Unmolested by vampires, I finished my teeth and stood at the bathroom doorway, one hand on the light switch, as it was forbidden to leave extra lights on. All that was left now was to get back down the hallway and jump into bed, where I had my own bedside light and a massive torch from Tandy’s that doubled as a deadly club. It was at this point that my parents came up the stairs to kill me.

Just like in a classic horror film, I first saw the elongated shadows coming up the stairs, accompanied by a dreadful creaking beneath their feet. I was frozen at the bathroom door as my mum and dad marched slowly upstairs and turned woodenly toward me. And then I saw what they were carrying. It was a pod. One of the long green marrow type things that the body snatchers used to shrivel you up and grow an alien replacement that would howl. They stepped toward me.

Almost exactly like this. But in colour.

I think I slammed and locked the bathroom door on them.
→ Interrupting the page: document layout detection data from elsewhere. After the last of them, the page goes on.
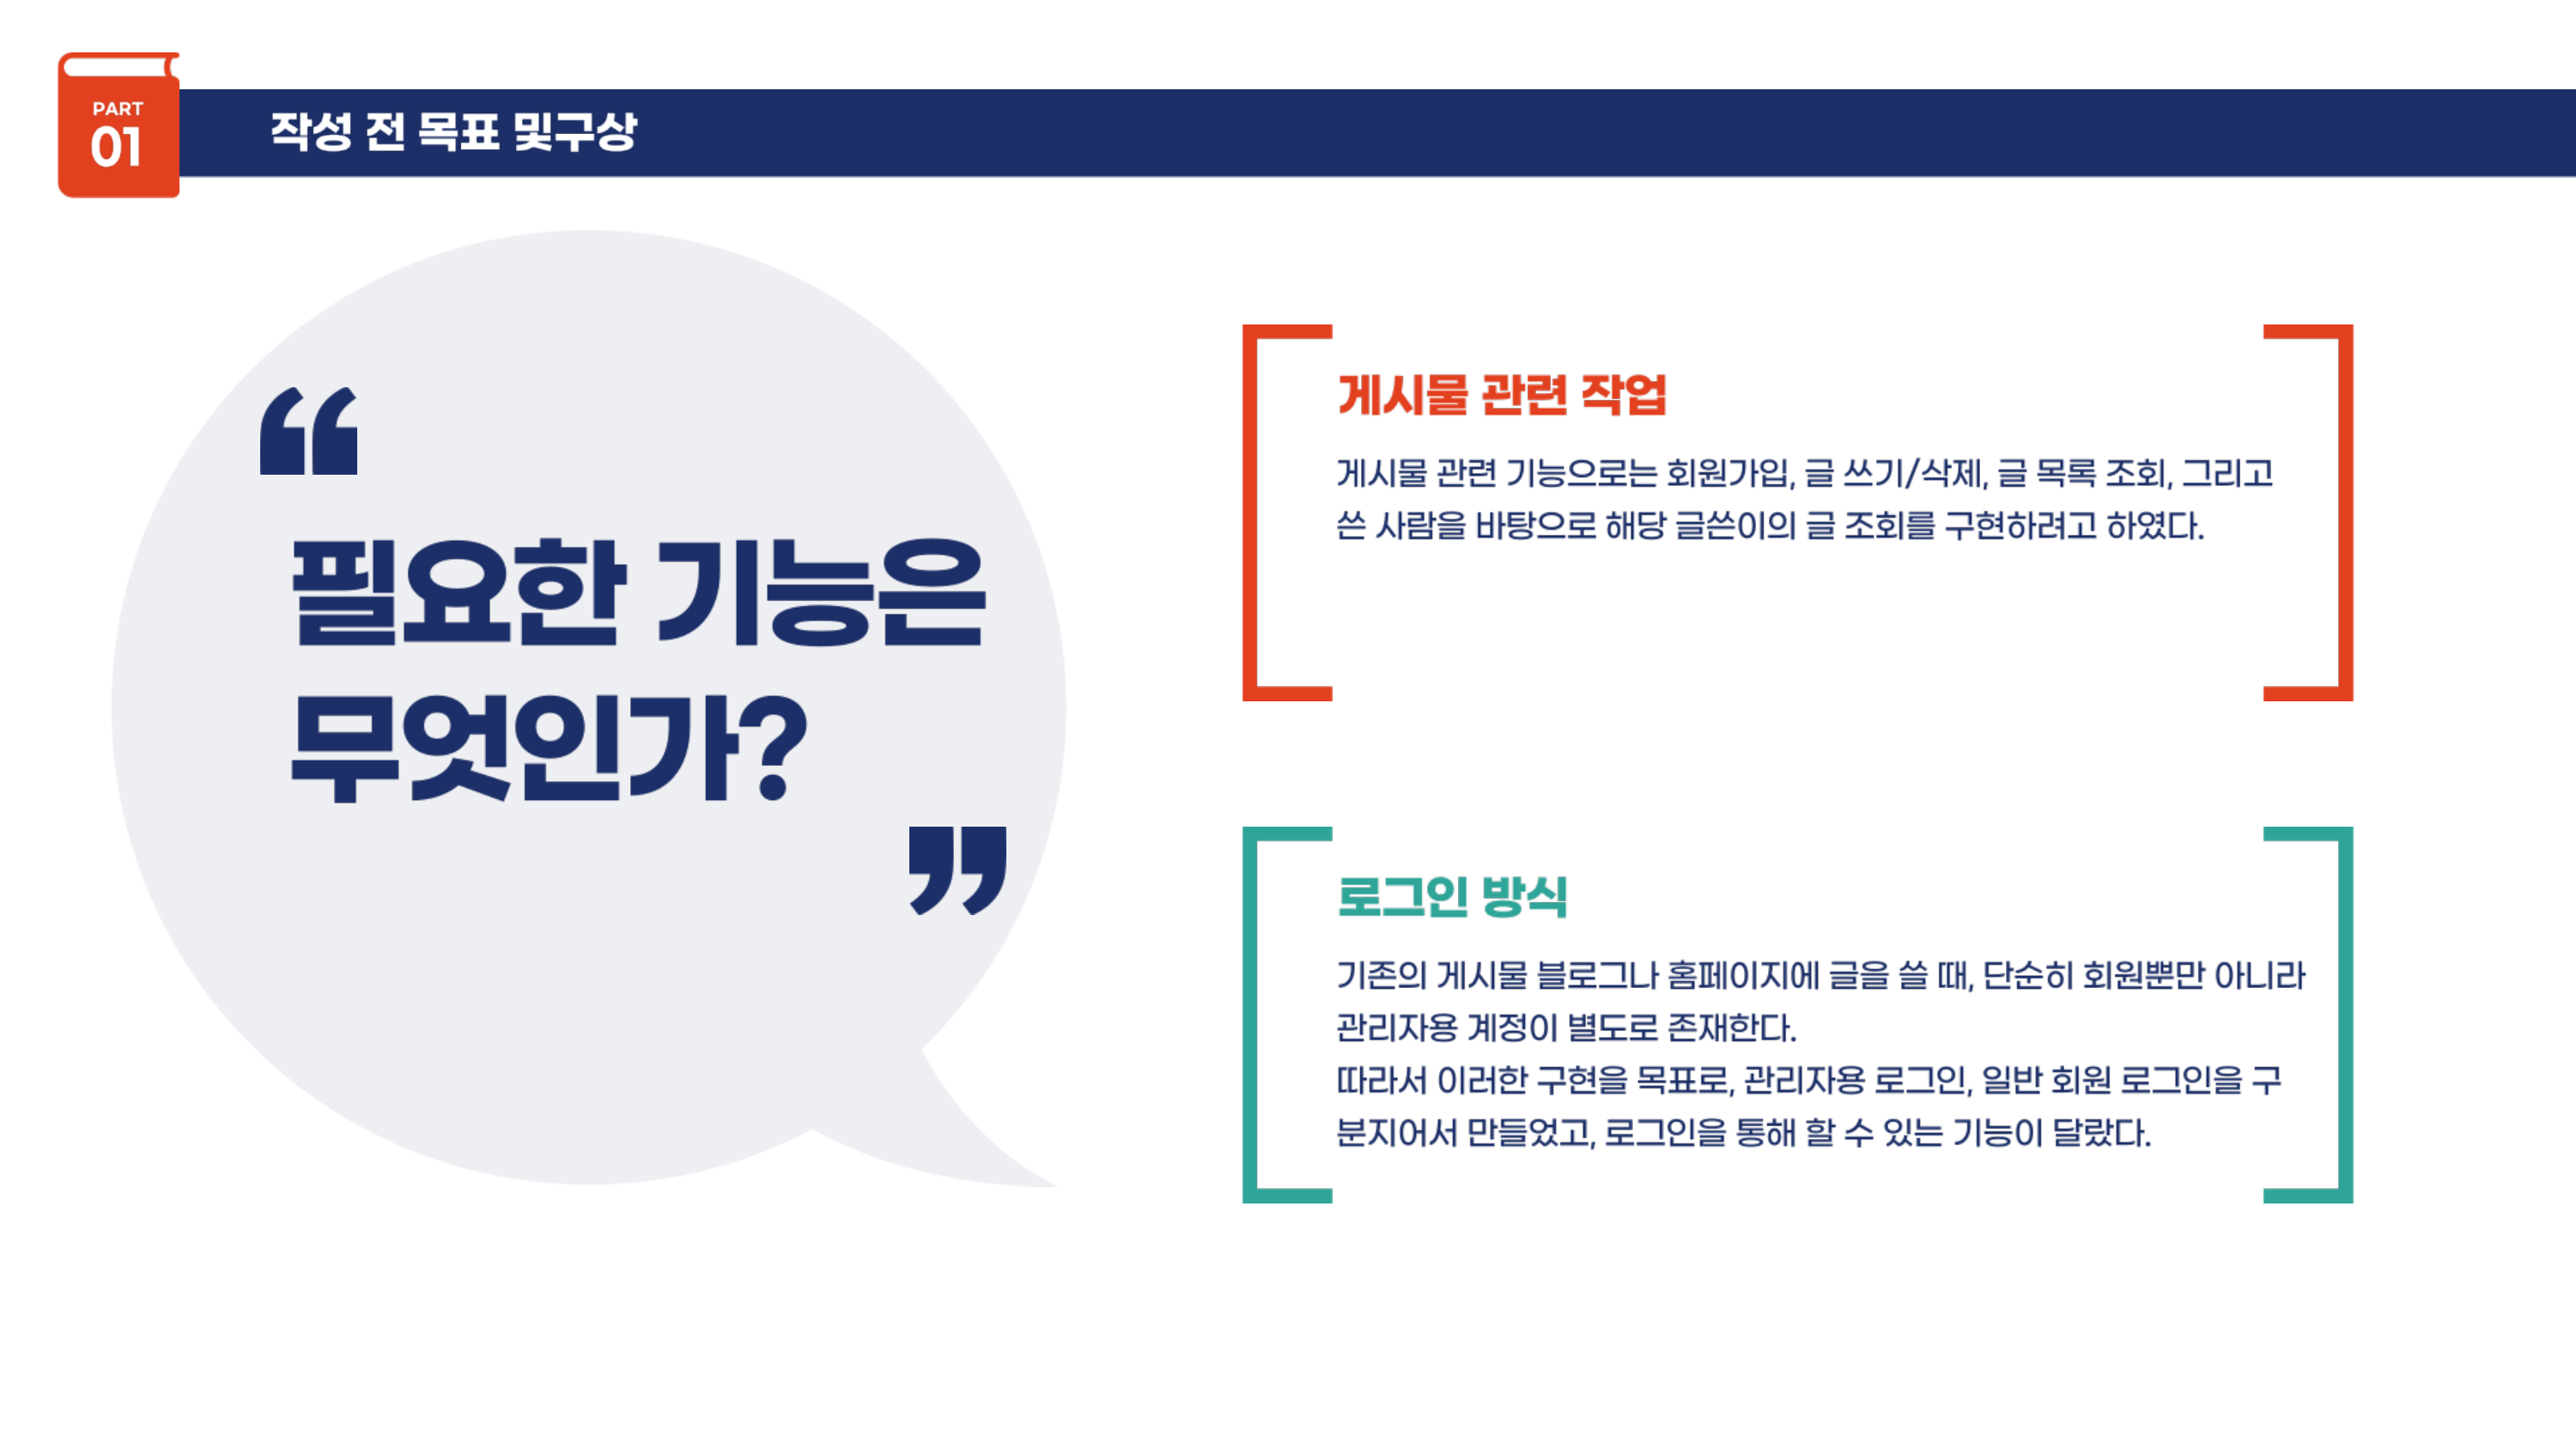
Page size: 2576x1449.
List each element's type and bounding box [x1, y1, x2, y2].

picture [1333, 852, 2263, 1191]
text_box [909, 827, 1006, 915]
picture [1333, 349, 2263, 584]
text_box [1242, 827, 1333, 1203]
text_box [2263, 827, 2354, 1203]
picture [245, 467, 1122, 931]
text_box [756, 89, 2576, 178]
text_box [1242, 324, 1333, 701]
picture [71, 87, 754, 218]
text_box [2263, 324, 2354, 701]
text_box [58, 52, 179, 198]
text_box [112, 229, 1070, 1187]
text_box [259, 386, 357, 475]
Thank God that this was the only room upstairs with a lock, ever since my second cousin Marcus had come to visit and been funny about using a toilet you couldn’t lock. I backed away from the door as far as I could. Not like in those films where they put their face right up against the door so the monster could just stick its clawed fist straight through and rip their face off. My body had gone all hot and cold at the same time, and the skin on my shoulders, neck and head felt funny. This was it. In the time it had taken for me to brush my teeth, my parents had been taken over by the body snatchers and now they’d come for me. I would eventually fall asleep in the bath and be shrivelled up.
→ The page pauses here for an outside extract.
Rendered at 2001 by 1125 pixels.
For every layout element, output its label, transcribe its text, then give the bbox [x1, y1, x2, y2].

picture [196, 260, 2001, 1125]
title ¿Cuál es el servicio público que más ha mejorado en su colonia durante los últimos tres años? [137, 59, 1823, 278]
It probably took my mum about ten minutes to convince me it was all a joke. I think I looked through the keyhole to make sure, which is when I saw that the ‘pod’ was in fact my brother’s toy marrow, a big plastic vegetable with a friendly smiley face and antennae. They didn’t sound all that emotionless, so I eventually relented and unlocked the bathroom door, wiping snot and tears with my sleeve, and trying to make out that of course I wasn’t scared. I thought they were burglars; that’s what it was. Not body snatchers, that was stupid.

They did then start to feel a bit bad. Possibly they saw through my façade of coolness and suspected that perhaps I was still a bit too young for that sort of film, or at least too young for a practical joke about them being taken over by alien pod people and then coming for me. I think that was the last horror film they let me watch for a while.